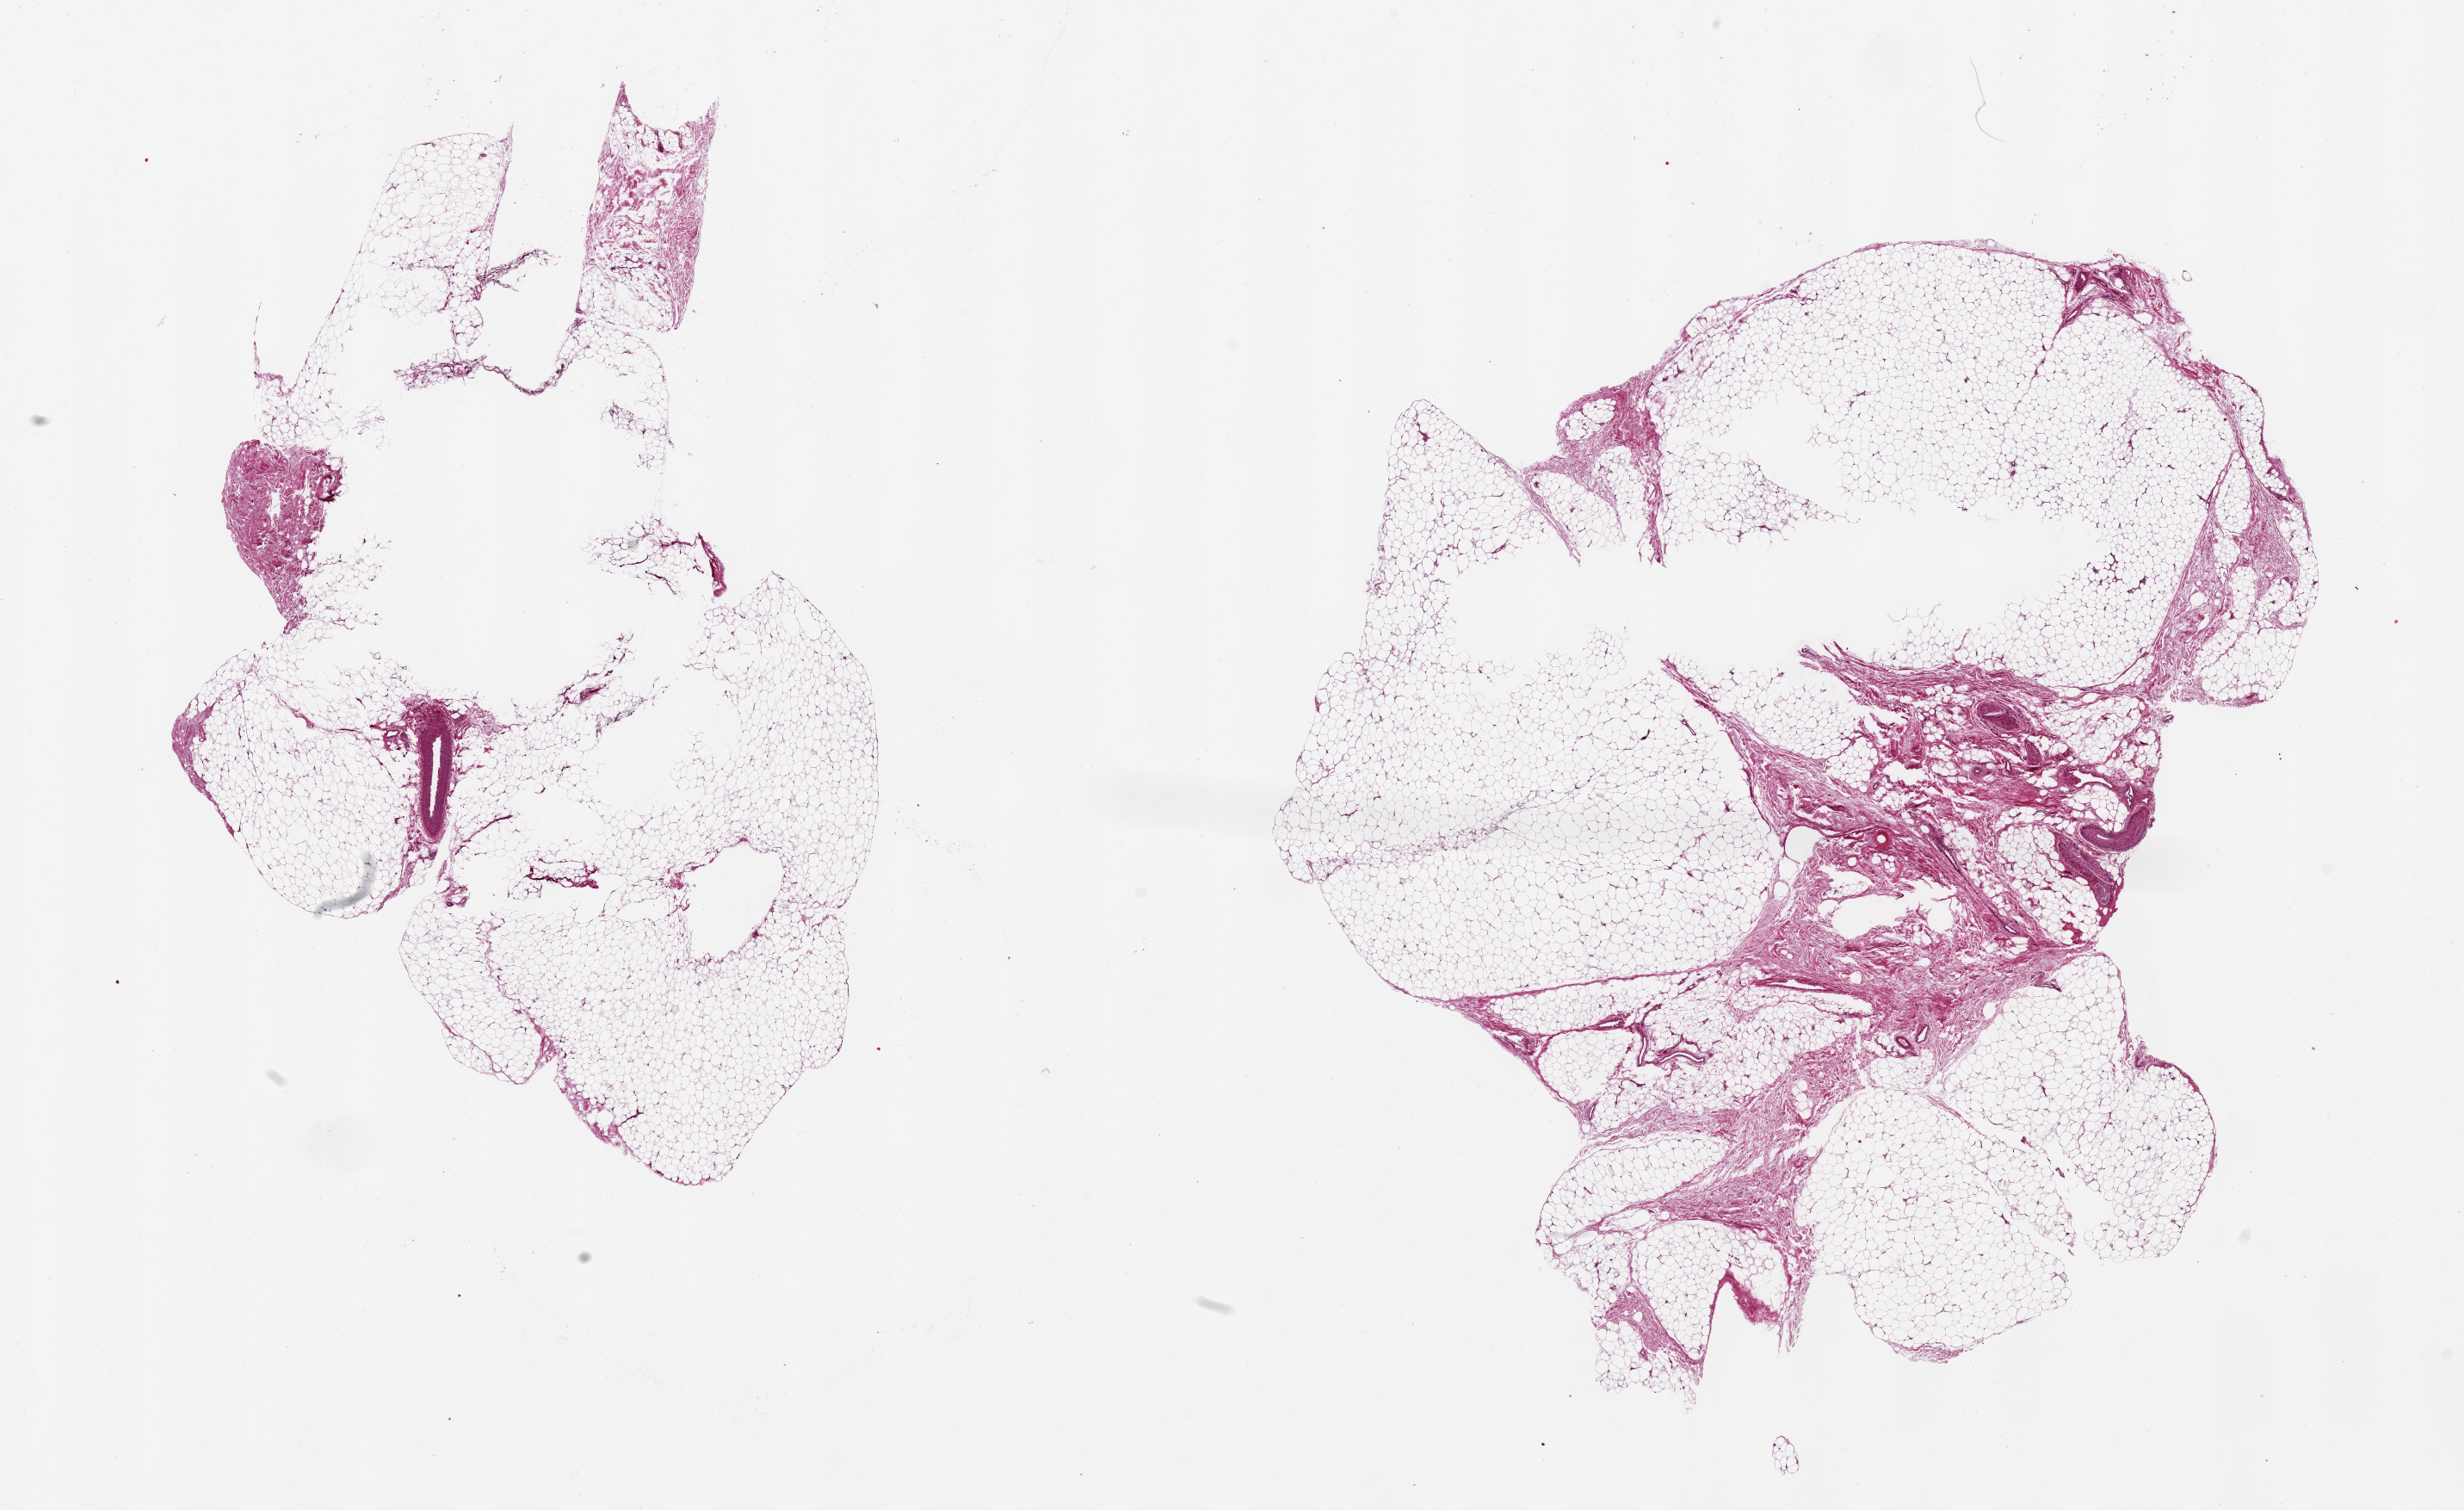
Whole-slide image, H&E stain, brightfield — a low-resolution overview of the entire scanned area, about 22.6 x 13.9 mm. PAXgene-fixed paraffin-embedded (PFPE) section. Sampled site (target tissue): adipose tissue. Tissue donor sample. Male donor.
* review note (as recorded): 2 aliquots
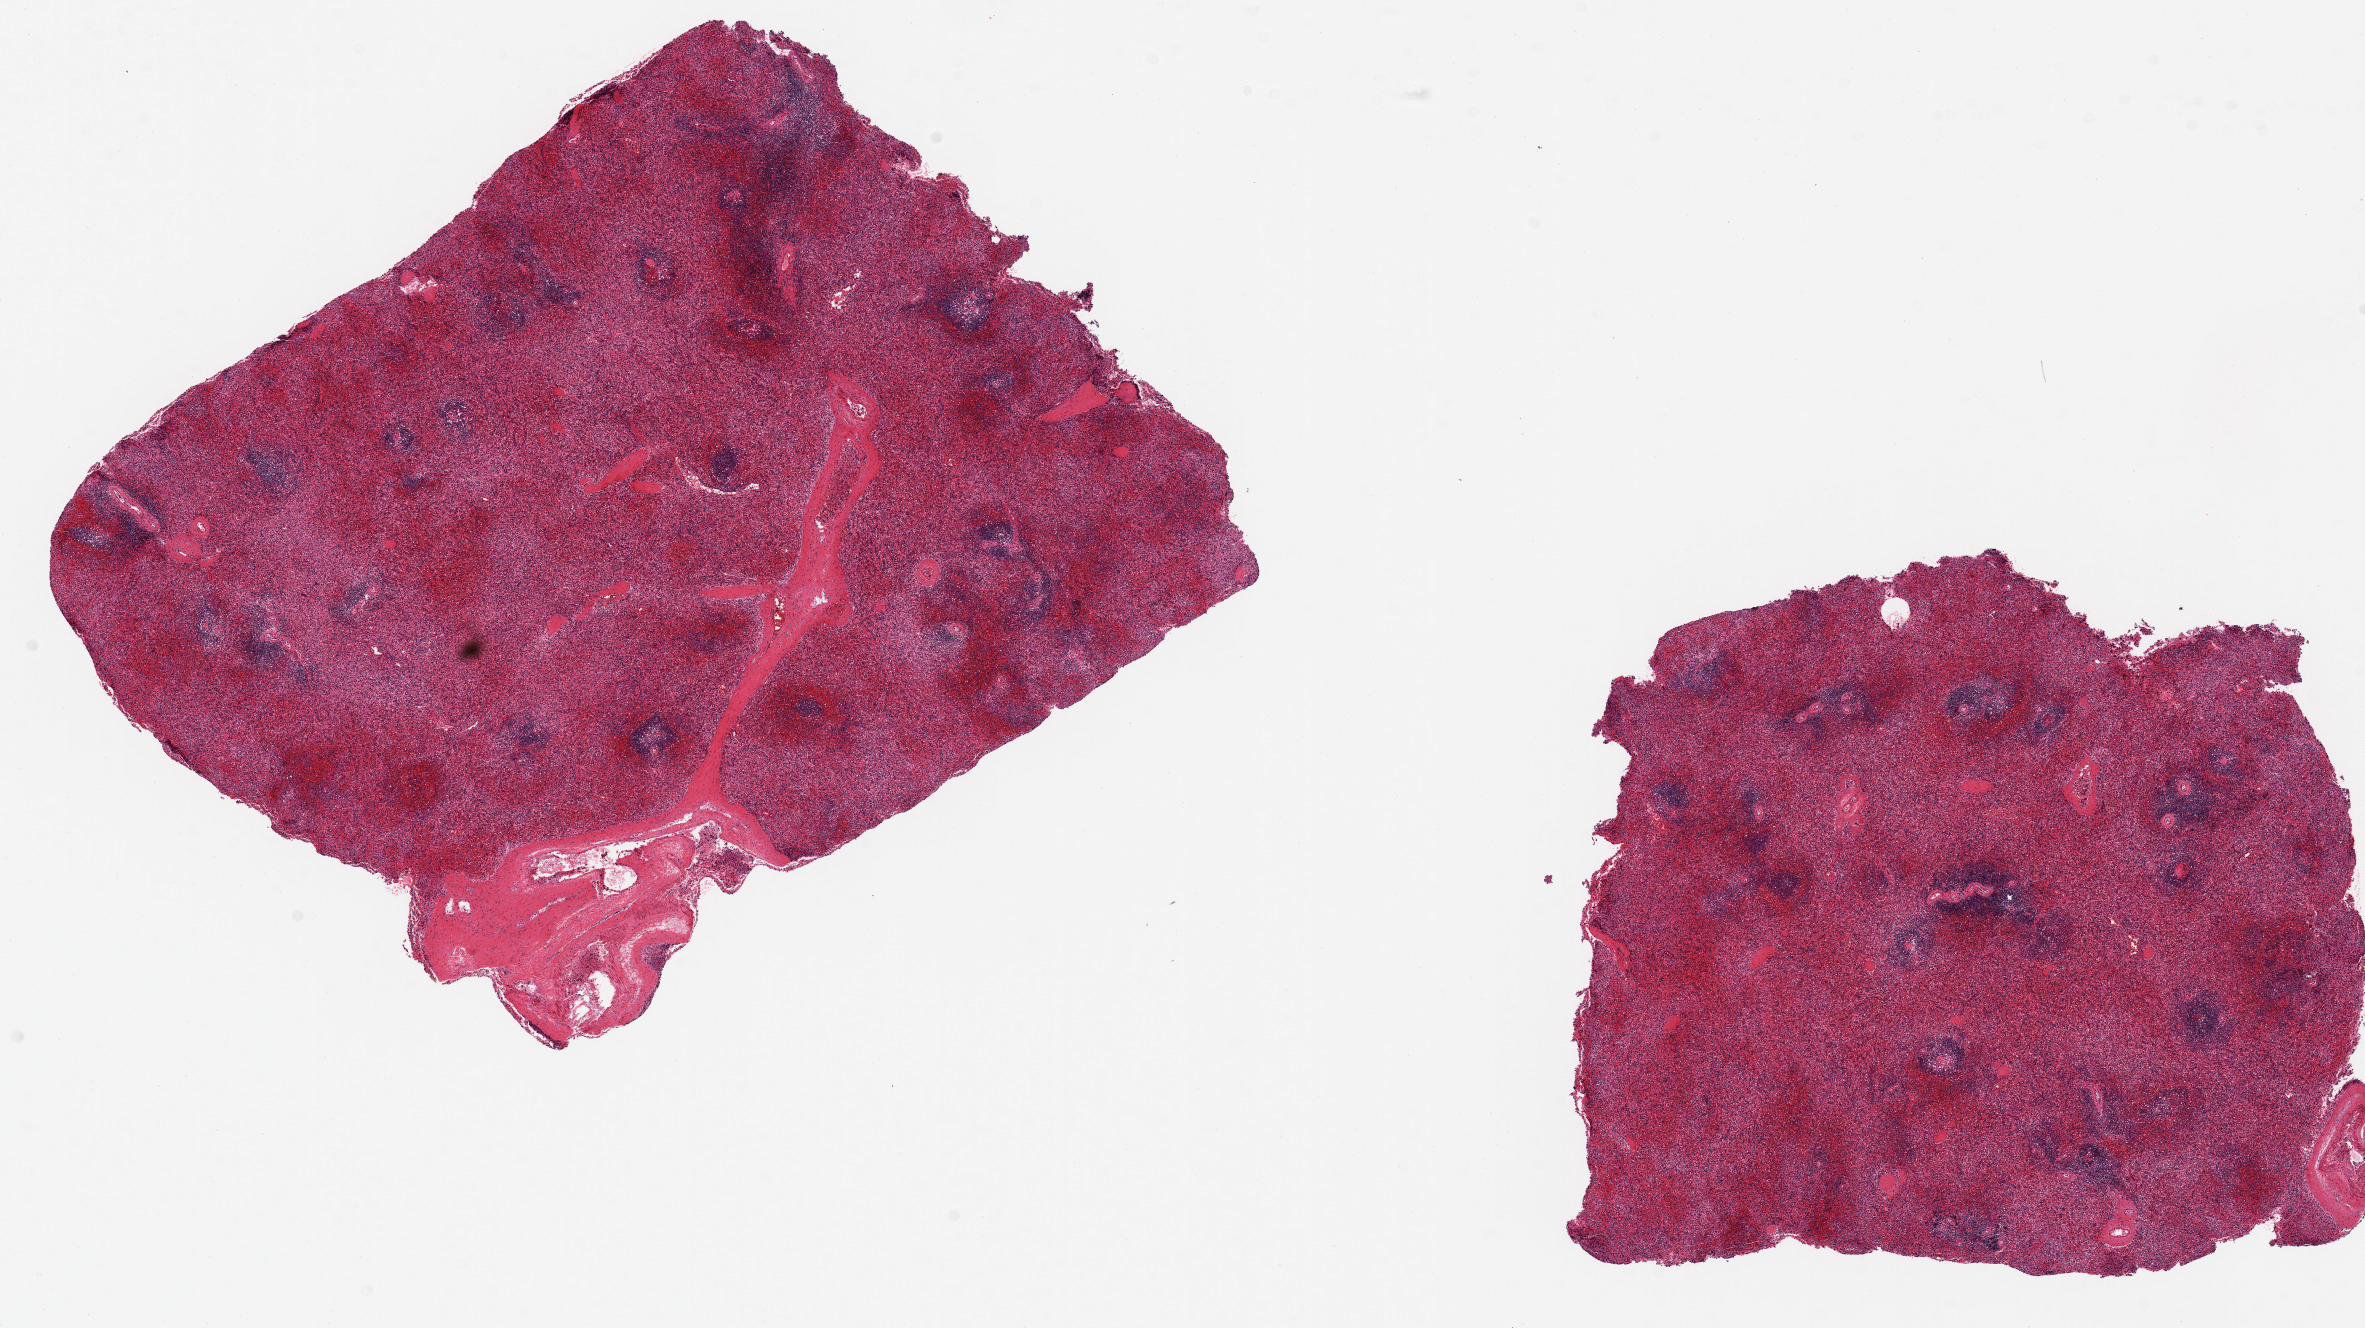
Digitized H&E-stained section, whole scanned area (about 18.7 x 10.5 mm) shown as a low-resolution overview, PAXgene-fixed, paraffin-embedded tissue, sampled site (target tissue): spleen, tissue donor sample. Donor: male.
Review note (as recorded): 2 pieces ~7x6mm. Congested, badly autolyzed.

══════════════════════════════

TASK DIRECTIONS:
Of the lines in the data, report each one containing the string "paraffin".

SOLUTION:
Whole-slide image, H&E stain, brightfield — a low-resolution overview of the entire scanned area, about 22.6 x 13.9 mm. PAXgene-fixed paraffin-embedded (PFPE) section. Sampled site (target tissue): adipose tissue. Tissue donor sample. Male donor.
Digitized H&E-stained section, whole scanned area (about 18.7 x 10.5 mm) shown as a low-resolution overview, PAXgene-fixed, paraffin-embedded tissue, sampled site (target tissue): spleen, tissue donor sample. Donor: male.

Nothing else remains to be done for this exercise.